▸ **About this task**
Please retype the records below exactly, omitting any images.

################

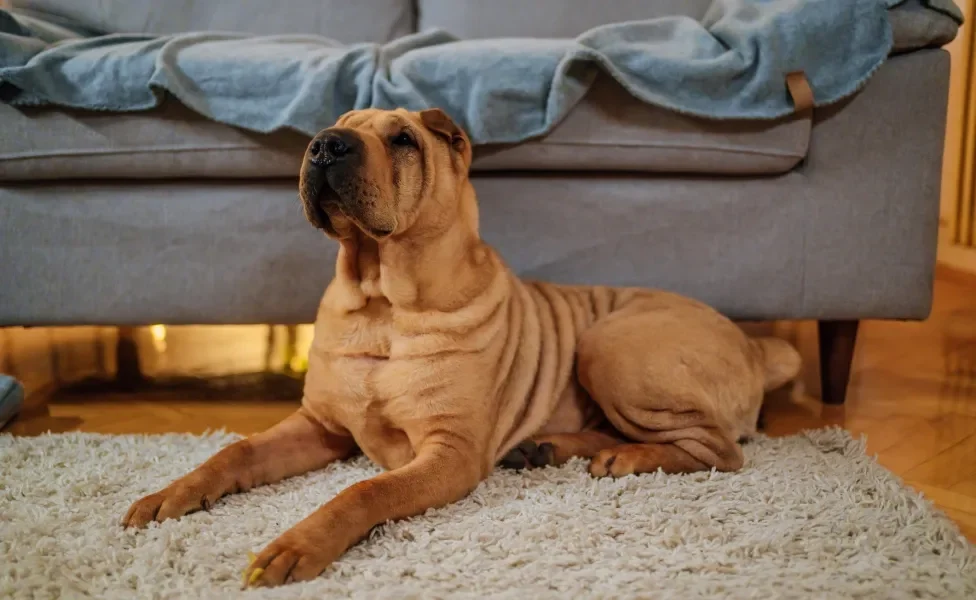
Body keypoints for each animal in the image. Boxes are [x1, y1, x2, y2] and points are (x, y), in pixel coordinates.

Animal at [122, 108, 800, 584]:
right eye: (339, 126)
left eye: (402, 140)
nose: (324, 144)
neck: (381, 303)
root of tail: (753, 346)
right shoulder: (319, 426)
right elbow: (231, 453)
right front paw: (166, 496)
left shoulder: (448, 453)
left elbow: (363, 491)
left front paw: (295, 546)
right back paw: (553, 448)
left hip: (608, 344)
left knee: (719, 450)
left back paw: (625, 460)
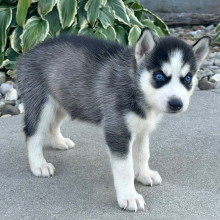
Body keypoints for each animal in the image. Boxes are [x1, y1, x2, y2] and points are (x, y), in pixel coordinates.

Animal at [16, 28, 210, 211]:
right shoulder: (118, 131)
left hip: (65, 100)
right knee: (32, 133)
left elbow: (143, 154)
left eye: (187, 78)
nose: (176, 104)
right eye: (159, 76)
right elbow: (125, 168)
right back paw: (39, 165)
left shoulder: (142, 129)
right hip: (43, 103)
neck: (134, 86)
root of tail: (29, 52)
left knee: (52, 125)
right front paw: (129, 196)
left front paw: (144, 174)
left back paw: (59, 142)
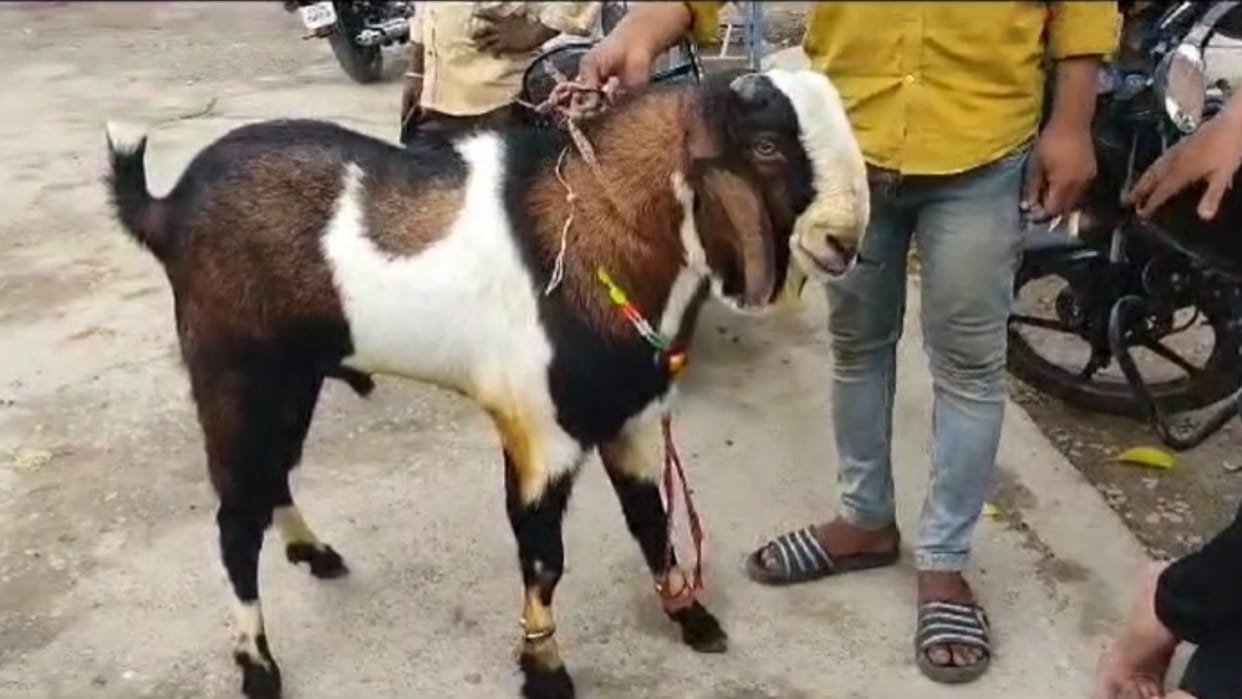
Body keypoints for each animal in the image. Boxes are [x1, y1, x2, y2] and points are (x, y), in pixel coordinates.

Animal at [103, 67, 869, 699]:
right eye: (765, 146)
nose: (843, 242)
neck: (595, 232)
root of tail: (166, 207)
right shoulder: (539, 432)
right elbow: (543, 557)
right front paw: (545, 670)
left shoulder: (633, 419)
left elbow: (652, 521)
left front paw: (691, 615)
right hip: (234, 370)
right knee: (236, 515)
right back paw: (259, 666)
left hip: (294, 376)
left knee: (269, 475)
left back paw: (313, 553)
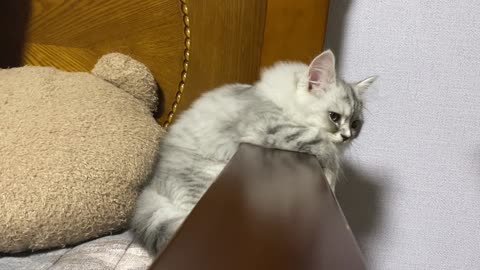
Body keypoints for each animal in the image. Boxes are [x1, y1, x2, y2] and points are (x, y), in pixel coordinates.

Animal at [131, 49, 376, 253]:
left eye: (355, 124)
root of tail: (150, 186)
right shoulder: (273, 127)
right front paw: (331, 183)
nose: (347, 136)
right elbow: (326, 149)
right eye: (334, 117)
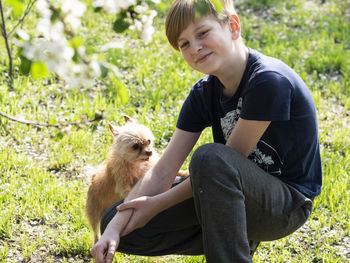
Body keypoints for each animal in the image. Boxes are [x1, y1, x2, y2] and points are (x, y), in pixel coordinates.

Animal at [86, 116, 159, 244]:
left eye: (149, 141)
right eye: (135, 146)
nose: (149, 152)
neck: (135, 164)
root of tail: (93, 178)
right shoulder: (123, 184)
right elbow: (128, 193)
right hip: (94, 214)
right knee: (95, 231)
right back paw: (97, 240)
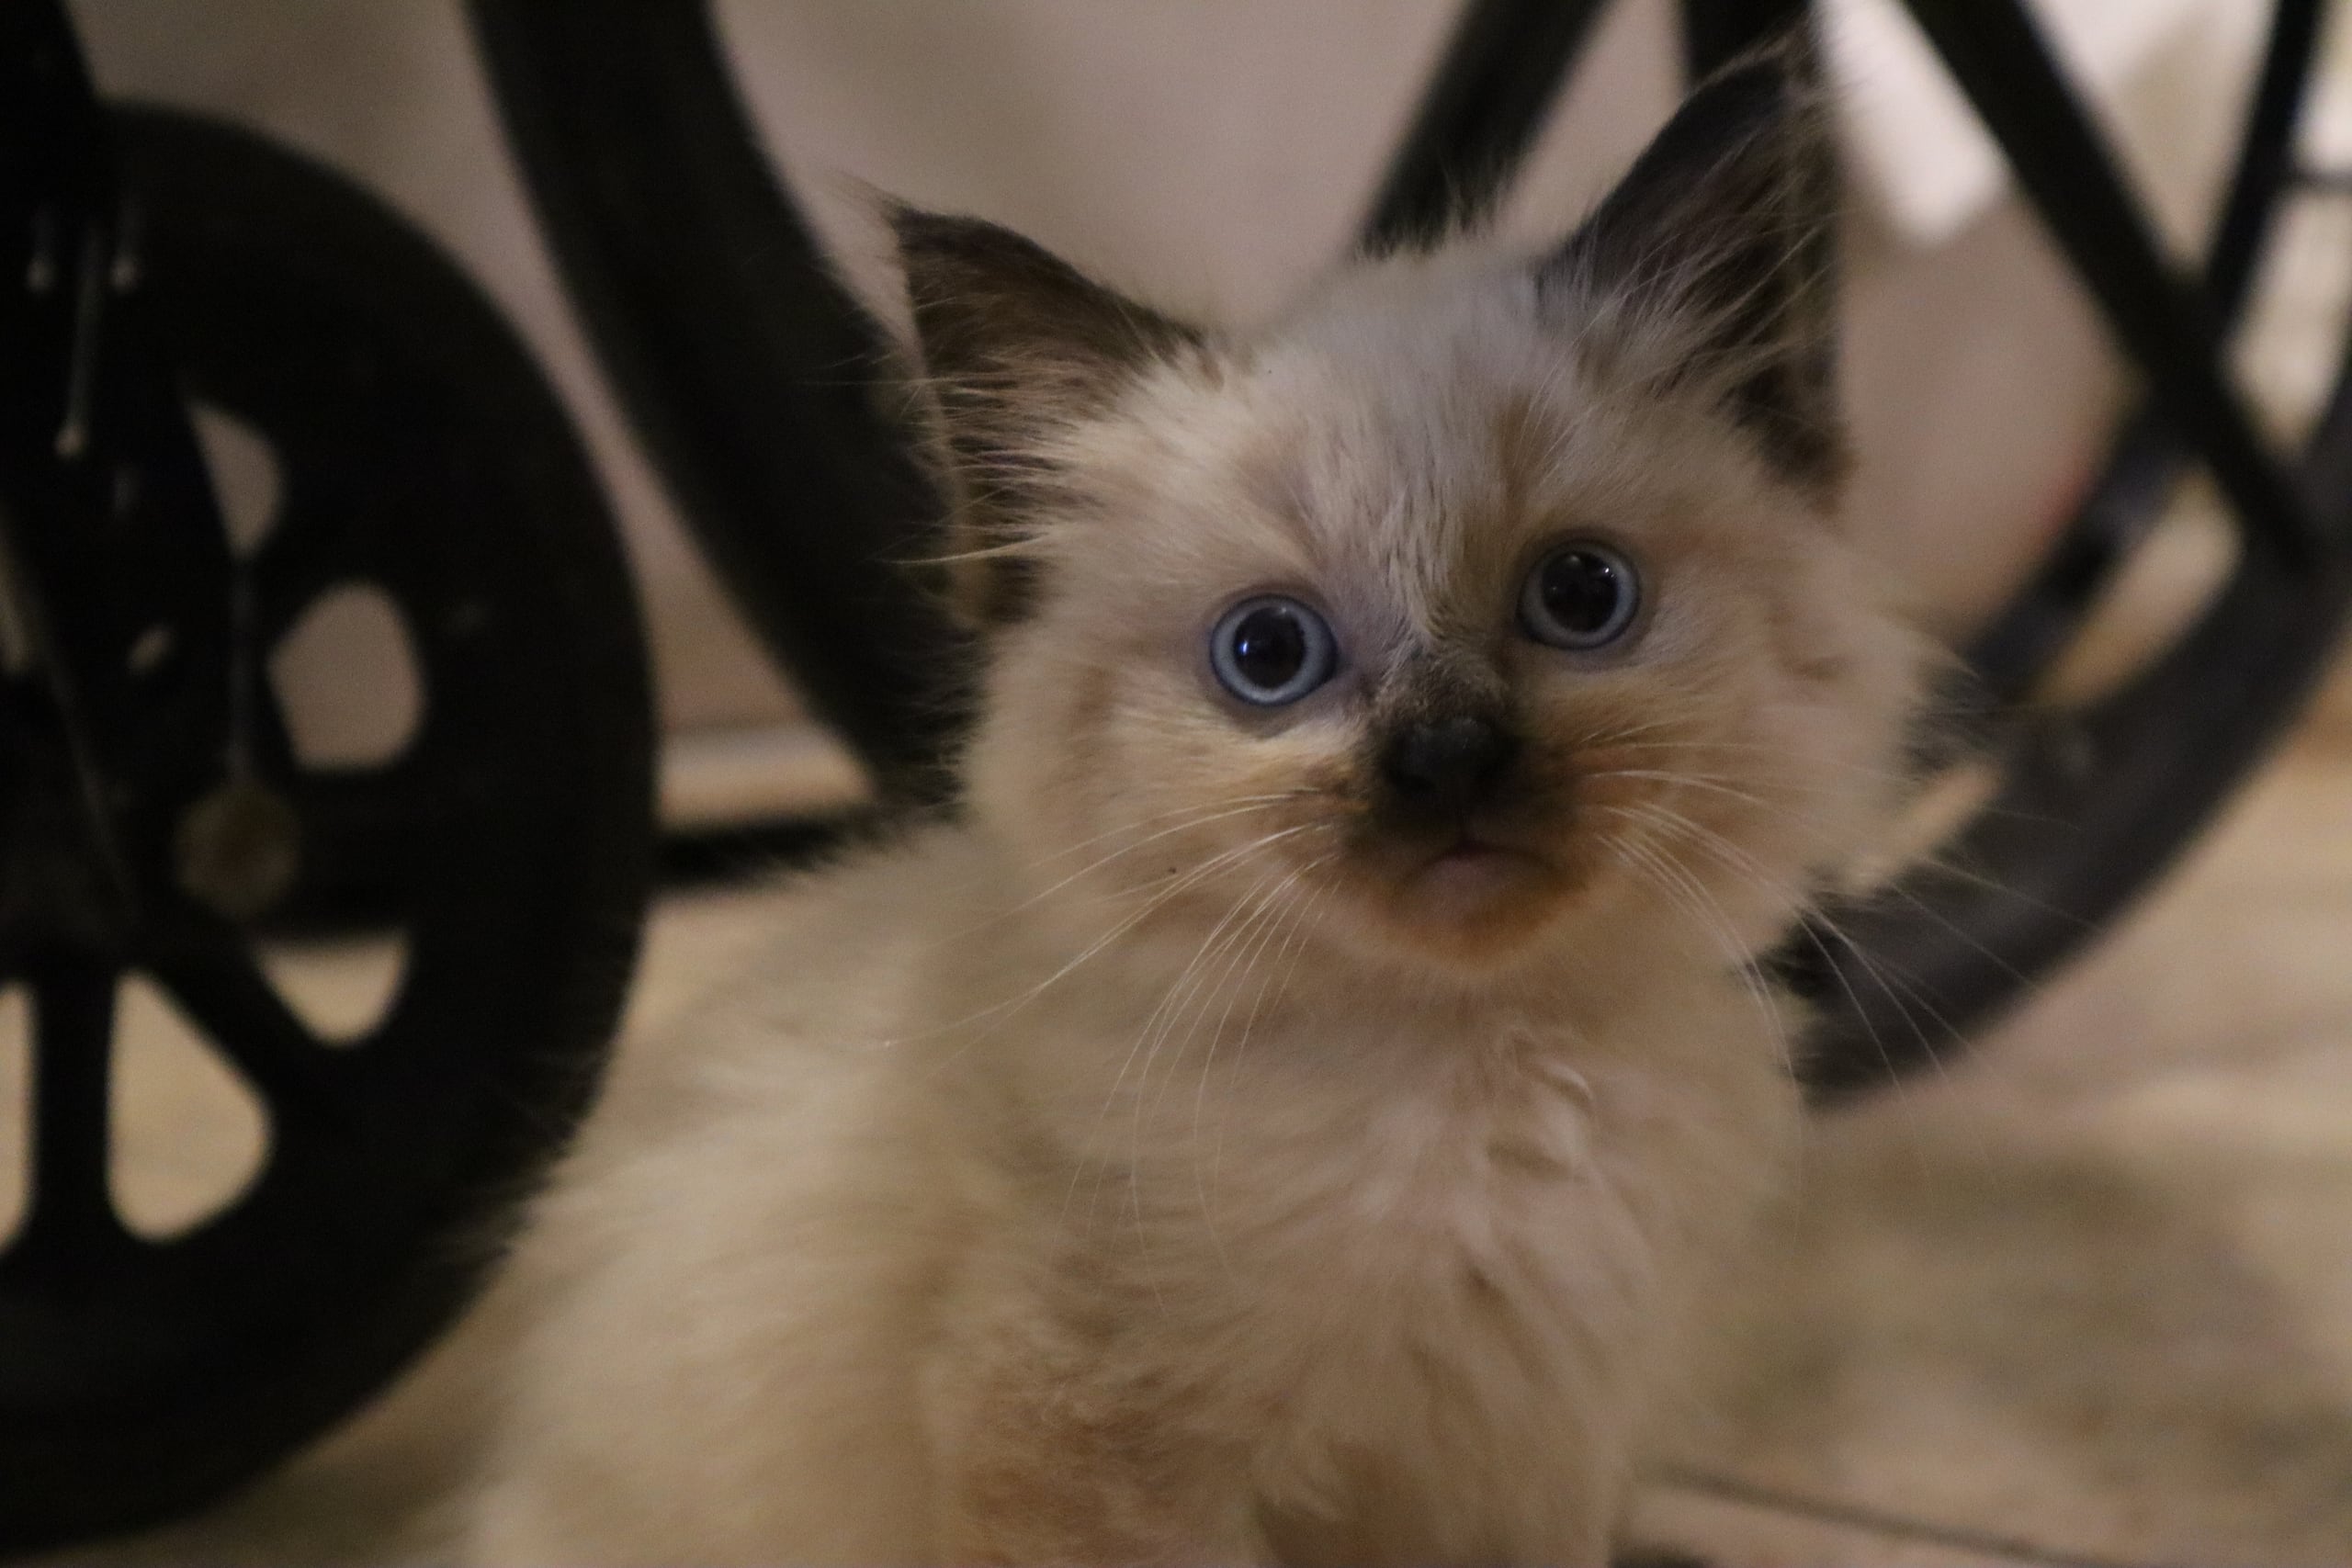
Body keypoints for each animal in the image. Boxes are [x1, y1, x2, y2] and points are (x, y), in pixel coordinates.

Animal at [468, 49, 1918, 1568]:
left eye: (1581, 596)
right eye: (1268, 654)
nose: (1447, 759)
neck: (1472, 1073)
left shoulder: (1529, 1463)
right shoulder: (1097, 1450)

################

▸ **Exercise response**
Body keypoints for each animal in the image. Boxes are [x1, y1, x2, y2] and points are (x, y), in pixel coordinates.

Animal at [122, 108, 800, 584]:
right eye: (339, 126)
left eye: (402, 140)
nose: (324, 144)
neck: (381, 303)
root of tail: (753, 346)
right shoulder: (319, 426)
right elbow: (231, 453)
right front paw: (166, 496)
left shoulder: (448, 453)
left elbow: (363, 491)
left front paw: (295, 546)
right back paw: (553, 448)
left hip: (608, 344)
left knee: (719, 450)
left back paw: (625, 460)
Body keypoints for each animal in the image. Boxes are [x1, y1, x2, y2] and points are (x, y), in pixel coordinates.

Animal at [16, 28, 210, 211]:
right shoulder: (118, 131)
left hip: (65, 100)
right knee: (32, 133)
left elbow: (143, 154)
left eye: (187, 78)
nose: (176, 104)
right eye: (159, 76)
right elbow: (125, 168)
right back paw: (39, 165)
left shoulder: (142, 129)
right hip: (43, 103)
neck: (134, 86)
root of tail: (29, 52)
left knee: (52, 125)
right front paw: (129, 196)
left front paw: (144, 174)
left back paw: (59, 142)
Body keypoints for each animal in the image. Boxes are [x1, y1, x2, y2] and points are (x, y), in pixel coordinates.

Animal at [103, 67, 869, 699]:
right eye: (765, 146)
nose: (843, 242)
neck: (595, 232)
root of tail: (166, 207)
right shoulder: (539, 432)
right elbow: (543, 557)
right front paw: (545, 670)
left shoulder: (633, 419)
left elbow: (652, 521)
left front paw: (691, 615)
right hip: (234, 370)
right knee: (236, 515)
right back paw: (259, 666)
left hip: (294, 376)
left knee: (269, 475)
left back paw: (313, 553)
Body keypoints for each animal in the image. Boxes are [x1, y1, x2, y2] and points are (x, y), in pixel coordinates.

Animal at [131, 49, 376, 253]:
left eye: (355, 124)
root of tail: (150, 186)
right shoulder: (273, 127)
right front paw: (331, 183)
nose: (347, 136)
right elbow: (326, 149)
right eye: (334, 117)
Body keypoints for each animal in the image. Boxes are [x1, y1, x2, y2] and points are (x, y), in pixel coordinates.

Animal at [86, 116, 159, 244]:
left eye: (149, 141)
right eye: (135, 146)
nose: (149, 152)
neck: (135, 164)
root of tail: (93, 178)
right shoulder: (123, 184)
right elbow: (128, 193)
right hip: (94, 214)
right knee: (95, 231)
right back paw: (97, 240)
Body keypoints for each animal in the image. Boxes are [x1, y1, x2, y2] and points are (x, y), in pixel coordinates.

Animal at [468, 49, 1918, 1568]:
left eye: (1581, 596)
right eye: (1268, 654)
nose: (1447, 759)
neck: (1472, 1073)
left shoulder: (1529, 1463)
right shoulder: (1097, 1450)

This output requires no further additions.